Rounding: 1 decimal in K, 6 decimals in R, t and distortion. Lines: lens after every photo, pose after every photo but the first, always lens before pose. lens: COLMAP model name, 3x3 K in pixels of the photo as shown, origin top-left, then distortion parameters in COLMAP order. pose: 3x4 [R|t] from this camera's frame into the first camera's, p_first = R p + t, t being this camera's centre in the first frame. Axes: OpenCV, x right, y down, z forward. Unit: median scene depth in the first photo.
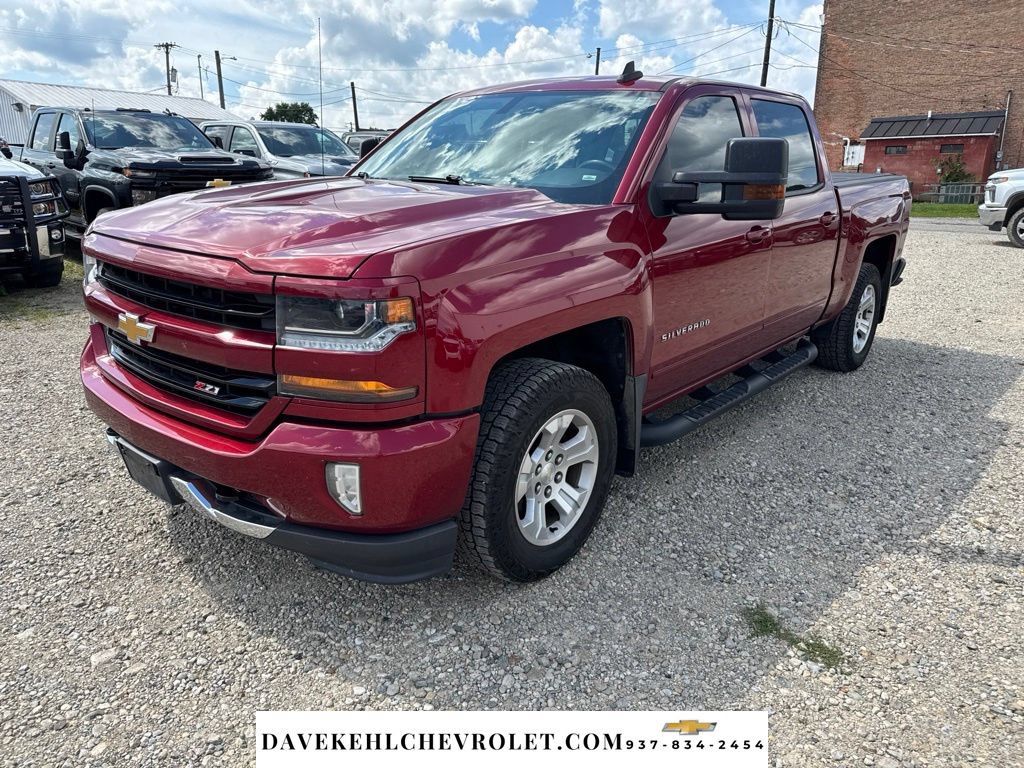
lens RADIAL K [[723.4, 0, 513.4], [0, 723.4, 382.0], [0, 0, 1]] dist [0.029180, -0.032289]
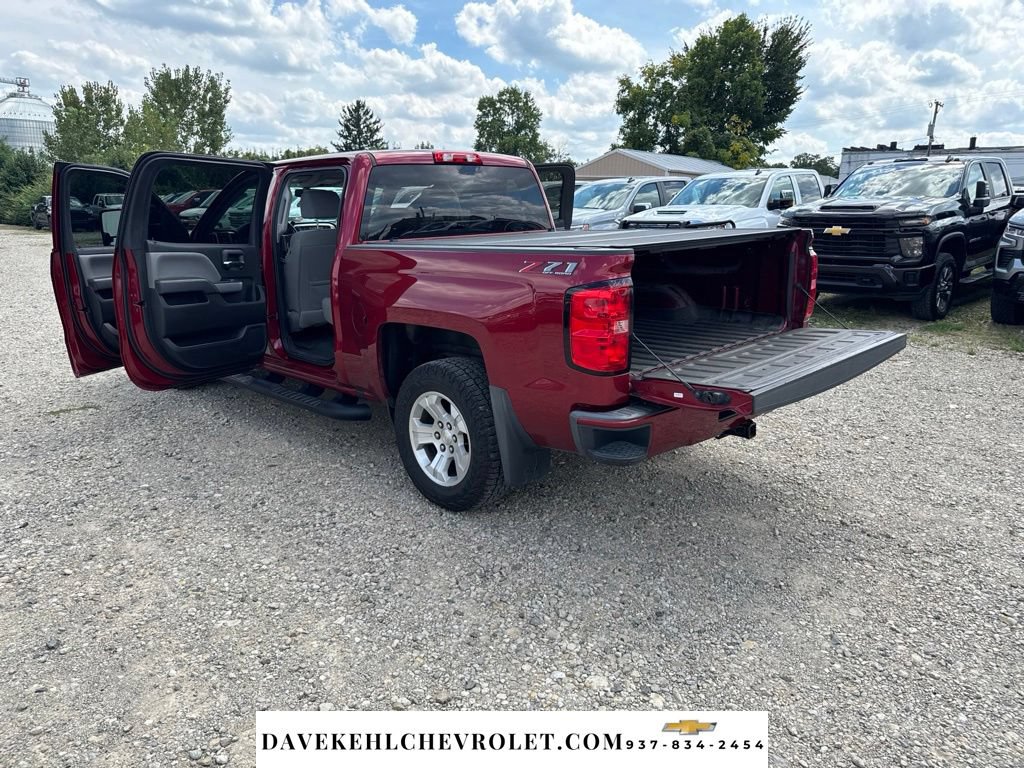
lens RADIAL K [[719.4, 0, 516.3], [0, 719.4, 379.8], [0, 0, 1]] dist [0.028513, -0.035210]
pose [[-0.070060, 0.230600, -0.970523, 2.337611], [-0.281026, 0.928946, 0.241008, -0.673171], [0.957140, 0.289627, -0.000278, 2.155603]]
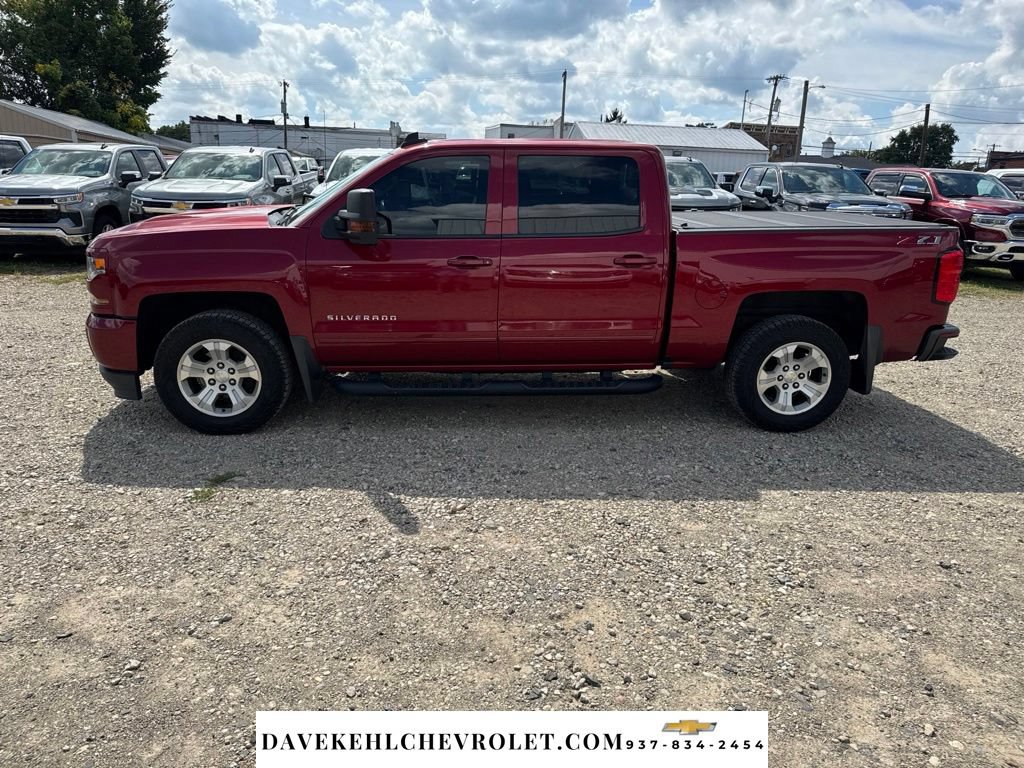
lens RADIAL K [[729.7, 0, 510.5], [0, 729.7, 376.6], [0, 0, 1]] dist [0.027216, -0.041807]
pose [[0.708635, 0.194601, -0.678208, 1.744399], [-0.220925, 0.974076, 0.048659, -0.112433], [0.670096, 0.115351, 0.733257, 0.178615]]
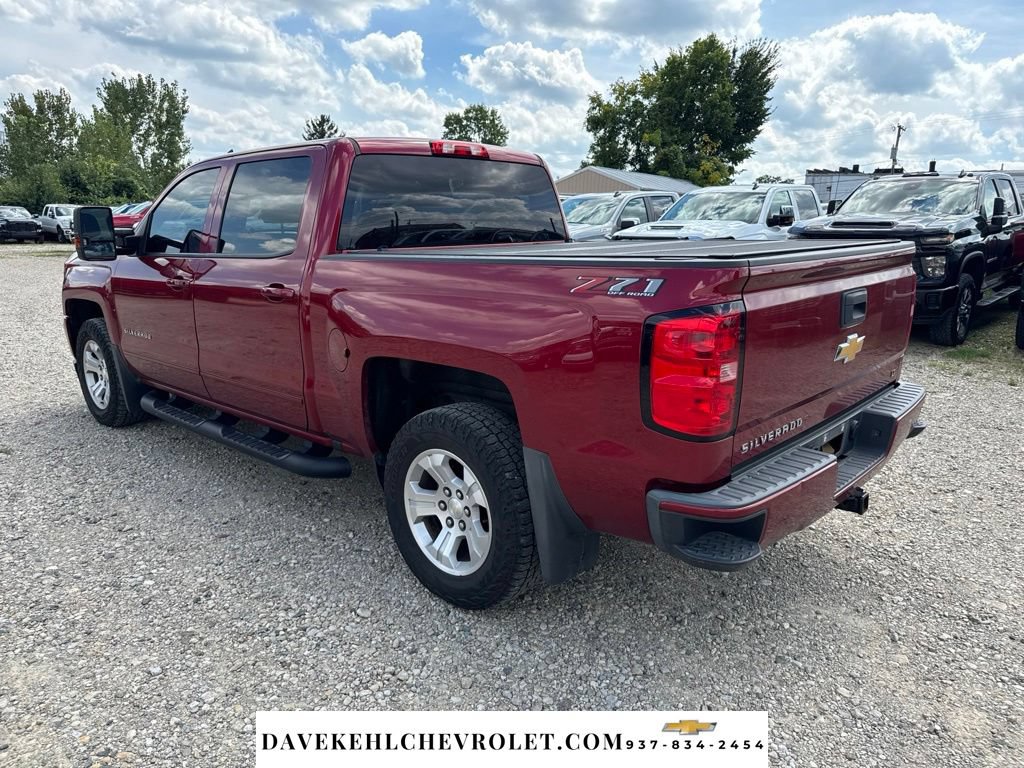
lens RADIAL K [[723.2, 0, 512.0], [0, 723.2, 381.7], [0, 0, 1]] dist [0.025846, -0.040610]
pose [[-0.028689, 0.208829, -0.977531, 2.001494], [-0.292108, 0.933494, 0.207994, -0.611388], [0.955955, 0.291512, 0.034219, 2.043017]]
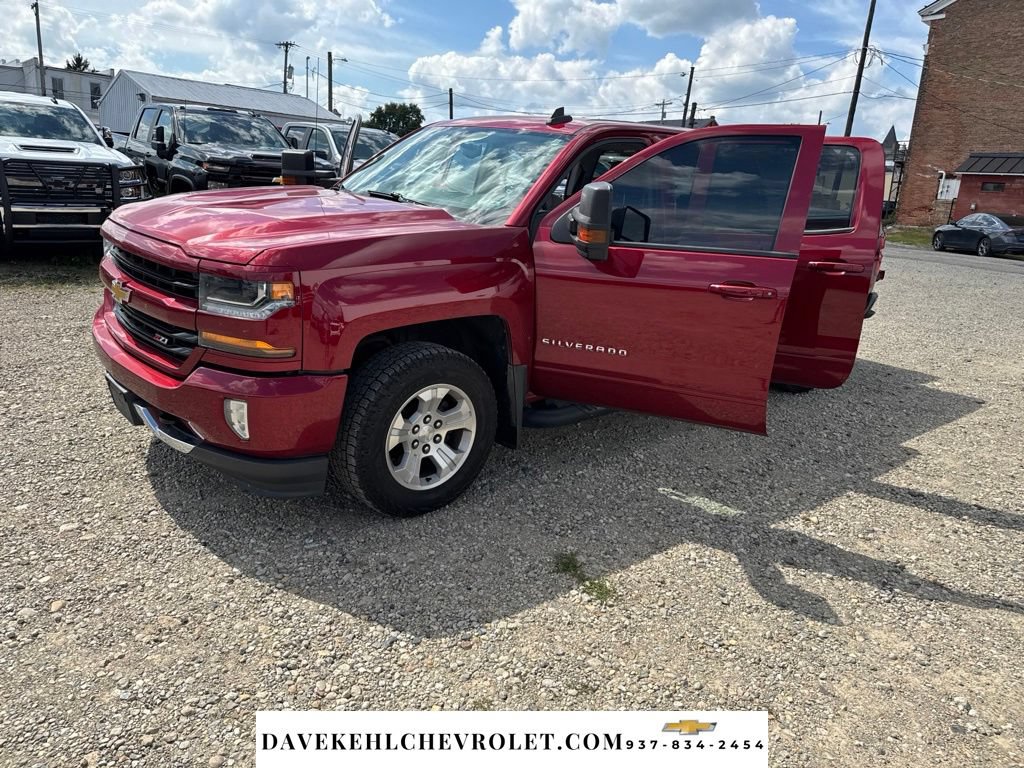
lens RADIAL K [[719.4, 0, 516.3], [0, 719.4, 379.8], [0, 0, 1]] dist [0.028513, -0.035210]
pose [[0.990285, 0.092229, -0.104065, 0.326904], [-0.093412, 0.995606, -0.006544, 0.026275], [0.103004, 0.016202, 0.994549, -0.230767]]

_ _ _ _ _

_What you will do_:
Reproduce the stretch of items above from the very start through the line containing "0.291512, 0.034219, 2.043017]]", including that line, and leave out the pictures.

_Finished task_:
Rounding: 1 decimal in K, 6 decimals in R, t and distortion. Lines: lens after every photo, pose after every photo but the first, always lens before pose. lens: COLMAP model name, 3x3 K in pixels of the photo as shown, origin top-left, then distortion parameters in COLMAP order. pose: 3x4 [R|t] from this camera's frame into the first camera's, p_first = R p + t, t being this camera's centre in the first frame. Axes: OpenCV, x right, y down, z forward. Unit: median scene depth in the first photo.
lens RADIAL K [[723.4, 0, 513.4], [0, 723.4, 382.0], [0, 0, 1]] dist [0.029180, -0.032289]
lens RADIAL K [[719.4, 0, 516.3], [0, 719.4, 379.8], [0, 0, 1]] dist [0.028513, -0.035210]
pose [[-0.070060, 0.230600, -0.970523, 2.337611], [-0.281026, 0.928946, 0.241008, -0.673171], [0.957140, 0.289627, -0.000278, 2.155603]]
lens RADIAL K [[729.7, 0, 510.5], [0, 729.7, 376.6], [0, 0, 1]] dist [0.027216, -0.041807]
pose [[0.708635, 0.194601, -0.678208, 1.744399], [-0.220925, 0.974076, 0.048659, -0.112433], [0.670096, 0.115351, 0.733257, 0.178615]]
lens RADIAL K [[723.2, 0, 512.0], [0, 723.2, 381.7], [0, 0, 1]] dist [0.025846, -0.040610]
pose [[-0.028689, 0.208829, -0.977531, 2.001494], [-0.292108, 0.933494, 0.207994, -0.611388], [0.955955, 0.291512, 0.034219, 2.043017]]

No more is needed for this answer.